Question

Find the locus of point P such that chord of contact on point P with respect to \[{y^2} = 4ax\] touches the hyperbola ${x^2} - {y^2} = {a^2}$.

Answer 1

Hint: The chord which intersects two tangents drawn from two points from the parabola to a point outside the circle is known as chord of contact. For this particular question we calculate the equation of chord of contact and the equation of tangent of circle. These two equations are then compared to find the locus of point P.

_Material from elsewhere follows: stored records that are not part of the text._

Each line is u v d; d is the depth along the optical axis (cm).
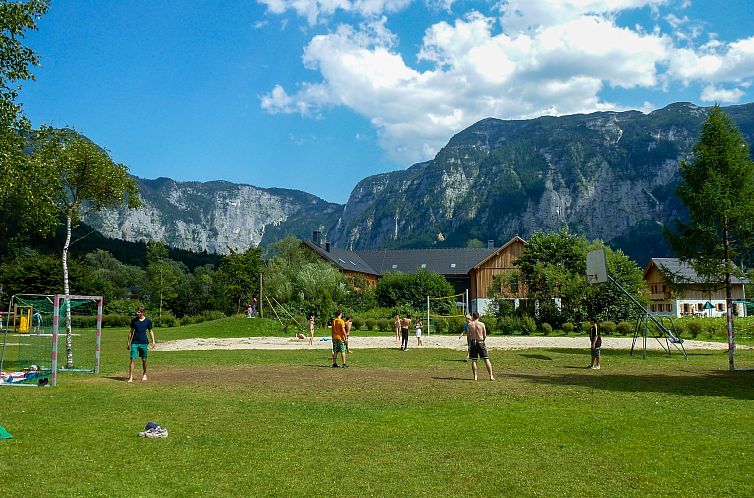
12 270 6438
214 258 14938
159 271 7162
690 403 1312
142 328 1716
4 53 1672
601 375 1902
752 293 2730
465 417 1140
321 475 769
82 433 988
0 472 767
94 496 685
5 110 1702
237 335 4541
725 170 2372
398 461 834
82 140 2277
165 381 1702
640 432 1009
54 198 2164
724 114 2422
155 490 708
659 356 2733
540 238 5447
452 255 10675
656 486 728
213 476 763
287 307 5500
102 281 7194
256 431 1013
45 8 1727
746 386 1625
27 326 3500
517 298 5516
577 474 775
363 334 4719
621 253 4906
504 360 2459
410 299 7519
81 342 3559
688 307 7650
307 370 2044
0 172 1727
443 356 2677
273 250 8488
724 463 823
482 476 767
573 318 4800
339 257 9844
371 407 1252
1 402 1294
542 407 1254
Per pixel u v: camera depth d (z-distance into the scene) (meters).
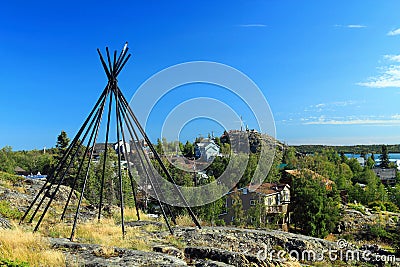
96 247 9.05
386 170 90.19
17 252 7.71
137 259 8.26
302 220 33.31
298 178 36.75
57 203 17.77
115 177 32.09
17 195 16.39
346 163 77.94
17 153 68.25
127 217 16.44
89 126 12.01
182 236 12.19
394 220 35.56
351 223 34.31
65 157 12.28
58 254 7.84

Complete step by step solution:
Let point P be $({x_1},{y_1})$.
We know that the equation of chord of contact on point P with respect to \[{y^2} = 4ax\] is
$
 y{y_1} = 2a\left( {x + {x_1}} \right) \\
 y = \dfrac{{2ax}}{{{y_1}}} + \dfrac{{2a{x_1}}}{{{y_1}}} - (i) \\
 $
Hence, the slope of the line is
$m = \dfrac{{2a}}{{{y_1}}} - (ii)$
We also know that equation of a tangent of hyperbola $\dfrac{{{x^2}}}{{{a^2}}} - \dfrac{{{y^2}}}{{{b^2}}} = 1$ is
$y = mx \pm \sqrt {{a^2}{m^2} - {b^2}} - (iii)$
When we compare this equation with the hyperbola ${x^2} - {y^2} = {a^2}$, the we see that
$
 {a^2} = {b^2} \\
 a = b - (iv) \\
 $
Now, we compare $(i)$ and $(iii)$ equation,
$\dfrac{{2ax}}{{{y_1}}} + \dfrac{{2a{x_1}}}{{{y_1}}} = mx \pm \sqrt {{a^2}{m^2} - {b^2}} $
Substituting the value of $m$ from $(ii)$, we get
$
\dfrac{{2ax}}{{{y_1}}} + \dfrac{{2a{x_1}}}{{{y_1}}} = \dfrac{{2a}}{{{y_1}}}x \pm \sqrt {{a^2}{{\dfrac{{(2a)}}{{{{({y_1})}^2}}}}^2} - {b^2}} \\
 \dfrac{{2a{x}}}{{{y_1}}} + \dfrac{{2a{x_1}}}{{{y_1}}} = \dfrac{{2a{x}}}{{{y_1}}} \pm \sqrt {{a^2}{{\dfrac{{(2a)}}{{{{({y_1})}^2}}}}^2} - {b^2}} \\
 \dfrac{{2a{x_1}}}{{{y_1}}} = \sqrt {{a^2}{{\dfrac{{(2a)}}{{{{({y_1})}^2}}}}^2} - {b^2}} \\
 $
Squaring both sides we get
$
 {\left( {\dfrac{{2a{x_1}}}{{{y_1}}}} \right)^2} = {\left( {\sqrt {{a^2}{{\dfrac{{(2a)}}{{{{({y_1})}^2}}}}^2} - {b^2}} } \right)^2} \\
 \dfrac{{4{a^2}x_1^2}}{{{y}_1^2}} = \dfrac{{4{a^4} - y_1^2{b^2}}}{{{y}_1^2}} \\
 $
Substituting the value from (iv)
\[
 4{a^2}x_1^2 = 4{a^4} - y_1^2{a^2} \\
 4{{{a}}^2}x_1^2 = {{{a}}^2}(4{a^2} - y_1^2) \\
 4x_1^2 + y_1^2 = 4{a^2} \\
\]
Hence, the locus of the point P is \[4x_{}^2 + y_{}^2 = 4{a^2}\] which represents an ellipse.

Note:
We can also calculate the length of the chord of contact by drawing a perpendicular from the centre to the tangent and calculating the perpendicular distance between the lines.